I work for a busy chain pharmacy also. I know what it's like (probably more so than most) to work with an undertrained staff. I know what it means to get pulled in 10 different directions at once so that you're basically doing nothing but spinning around in circles without getting anything accomplished.

Being very busy and stressed is a perfectly legitimate reason to take 10 minutes to answer the phone when I call for a transfer. I expect to be put on hold and to wait quite a while for the pharmacist. However, once I get a pharmacist on the line, a transfer should be really quick.

I don't care how busy a pharmacy is. When I give another pharmacist the patient's name, it shouldn't take them 3 minutes (in which there is absolutely no communication with me at all) to look her up.

Furthermore, I did not say that ALL pharmacists don't know what they're doing. Indeed, most are very very competent. However, there is no denying that there a few pharmacists out there (especially in the ranks of Walgreens and CVS) that are put in busy situations before they have adequate training.

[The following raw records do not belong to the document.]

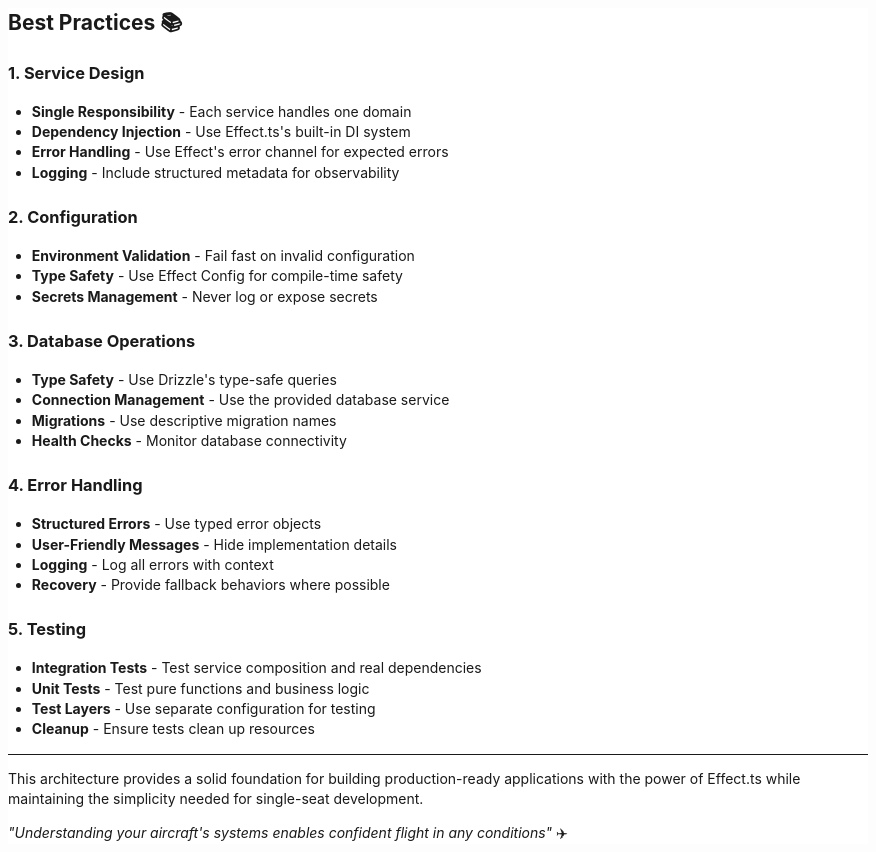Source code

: ## Best Practices 📚

### 1. Service Design

- **Single Responsibility** - Each service handles one domain
- **Dependency Injection** - Use Effect.ts's built-in DI system
- **Error Handling** - Use Effect's error channel for expected errors
- **Logging** - Include structured metadata for observability

### 2. Configuration

- **Environment Validation** - Fail fast on invalid configuration
- **Type Safety** - Use Effect Config for compile-time safety
- **Secrets Management** - Never log or expose secrets

### 3. Database Operations

- **Type Safety** - Use Drizzle's type-safe queries
- **Connection Management** - Use the provided database service
- **Migrations** - Use descriptive migration names
- **Health Checks** - Monitor database connectivity

### 4. Error Handling

- **Structured Errors** - Use typed error objects
- **User-Friendly Messages** - Hide implementation details
- **Logging** - Log all errors with context
- **Recovery** - Provide fallback behaviors where possible

### 5. Testing

- **Integration Tests** - Test service composition and real dependencies
- **Unit Tests** - Test pure functions and business logic
- **Test Layers** - Use separate configuration for testing
- **Cleanup** - Ensure tests clean up resources

---

This architecture provides a solid foundation for building production-ready applications with the power of Effect.ts while maintaining the simplicity needed for single-seat development.

_"Understanding your aircraft's systems enables confident flight in any conditions"_ ✈️
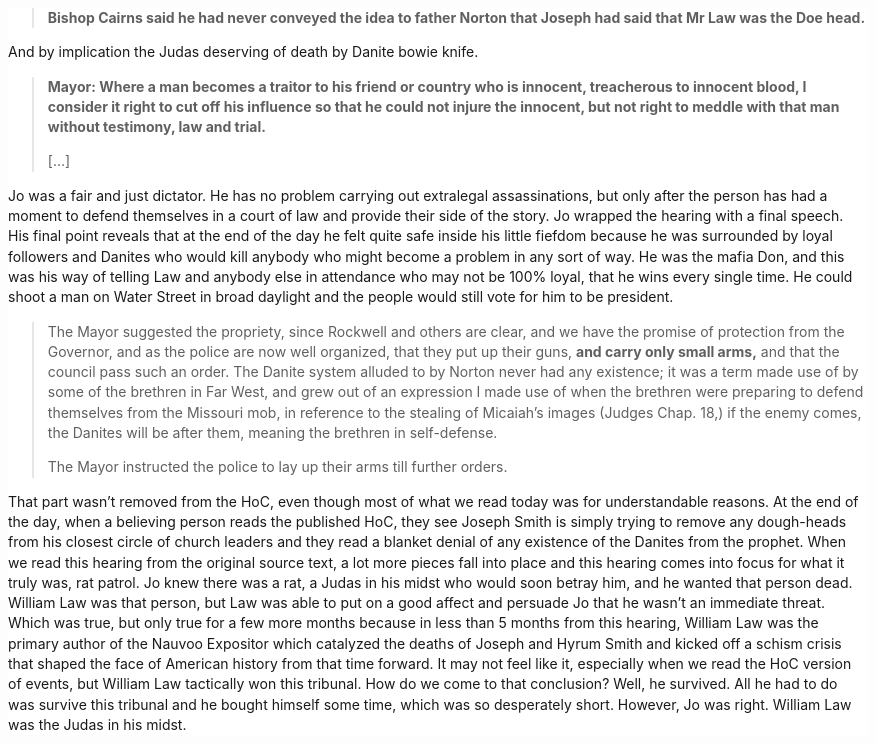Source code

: > **Bishop Cairns said he had never conveyed the idea to father Norton
> that Joseph had said that Mr Law was the Doe head.**

And by implication the Judas deserving of death by Danite bowie knife.

> **Mayor: Where a man becomes a traitor to his friend or country who is
> innocent, treacherous to innocent blood, I consider it right to cut
> off his influence so that he could not injure the innocent, but not
> right to meddle with that man without testimony, law and trial.**
> 
> \[…\]

Jo was a fair and just dictator. He has no problem carrying out
extralegal assassinations, but only after the person has had a moment to
defend themselves in a court of law and provide their side of the story.
Jo wrapped the hearing with a final speech. His final point reveals that
at the end of the day he felt quite safe inside his little fiefdom
because he was surrounded by loyal followers and Danites who would kill
anybody who might become a problem in any sort of way. He was the mafia
Don, and this was his way of telling Law and anybody else in attendance
who may not be 100% loyal, that he wins every single time. He could
shoot a man on Water Street in broad daylight and the people would still
vote for him to be president.

> The Mayor suggested the propriety, since Rockwell and others are
> clear, and we have the promise of protection from the Governor, and as
> the police are now well organized, that they put up their guns, **and
> carry only small arms,** and that the council pass such an order. The
> Danite system alluded to by Norton never had any existence; it was a
> term made use of by some of the brethren in Far West, and grew out of
> an expression I made use of when the brethren were preparing to defend
> themselves from the Missouri mob, in reference to the stealing of
> Micaiah’s images (Judges Chap. 18,) if the enemy comes, the Danites
> will be after them, meaning the brethren in self-defense.
> 
> The Mayor instructed the police to lay up their arms till further
> orders.

That part wasn’t removed from the HoC, even though most of what we read
today was for understandable reasons. At the end of the day, when a
believing person reads the published HoC, they see Joseph Smith is
simply trying to remove any dough-heads from his closest circle of
church leaders and they read a blanket denial of any existence of the
Danites from the prophet. When we read this hearing from the original
source text, a lot more pieces fall into place and this hearing comes
into focus for what it truly was, rat patrol. Jo knew there was a rat, a
Judas in his midst who would soon betray him, and he wanted that person
dead. William Law was that person, but Law was able to put on a good
affect and persuade Jo that he wasn’t an immediate threat. Which was
true, but only true for a few more months because in less than 5 months
from this hearing, William Law was the primary author of the Nauvoo
Expositor which catalyzed the deaths of Joseph and Hyrum Smith and
kicked off a schism crisis that shaped the face of American history from
that time forward. It may not feel like it, especially when we read the
HoC version of events, but William Law tactically won this tribunal. How
do we come to that conclusion? Well, he survived. All he had to do was
survive this tribunal and he bought himself some time, which was so
desperately short. However, Jo was right. William Law was the Judas in
his midst.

My pointing out the truth about the way the big chains staff there pharmacies is not a disservice to the profession. Those "McPharmacies" are the ones doing the disservice by building too many pharmacies to adequately staff and expecting newly licensed or newly hired pharmacists to handle up to 500 scripts per day without another pharmacist.

The only way to help the profession is for our customers to understand just how shitty our work conditions can be and realize that these high workloads put them at risk. There is something definitely wrong with the way the big chain stores view the "profession" of pharmacy. And in the extremely unlikely event that my posts sway some people to avoid these chains and fill their scripts elsewhere, then I feel I've done a good thing.